Task goal: Your answer must be every line of the data below that holds the string "install", copied exactly.

---- Information provided

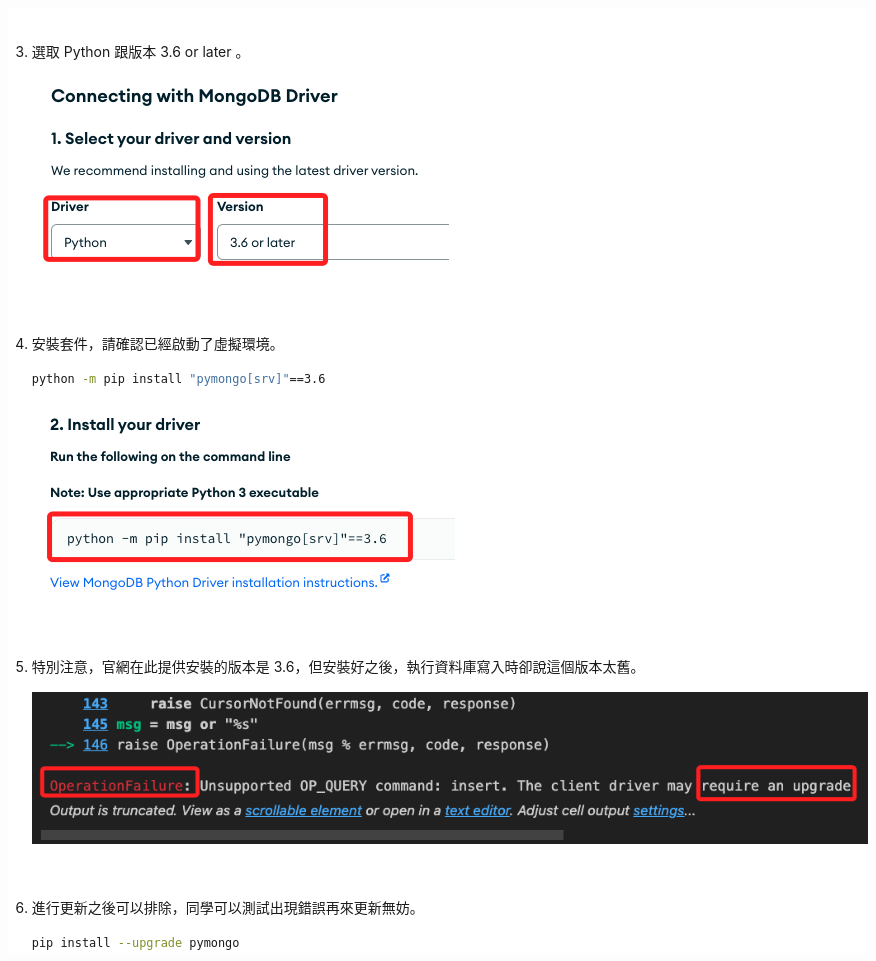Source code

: <br>

3. 選取 Python 跟版本 3.6 or later 。

   ![](images/img_26.png)

<br>

4. 安裝套件，請確認已經啟動了虛擬環境。

   ```bash
   python -m pip install "pymongo[srv]"==3.6
   ```

   ![img](images/img_27.png)

<br>

5. 特別注意，官網在此提供安裝的版本是 3.6，但安裝好之後，執行資料庫寫入時卻說這個版本太舊。

   ![](images/img_30.png)

<br>

6. 進行更新之後可以排除，同學可以測試出現錯誤再來更新無妨。

   ```bash
   pip install --upgrade pymongo
   ```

--------

Answer to this task:
   python -m pip install "pymongo[srv]"==3.6
   pip install --upgrade pymongo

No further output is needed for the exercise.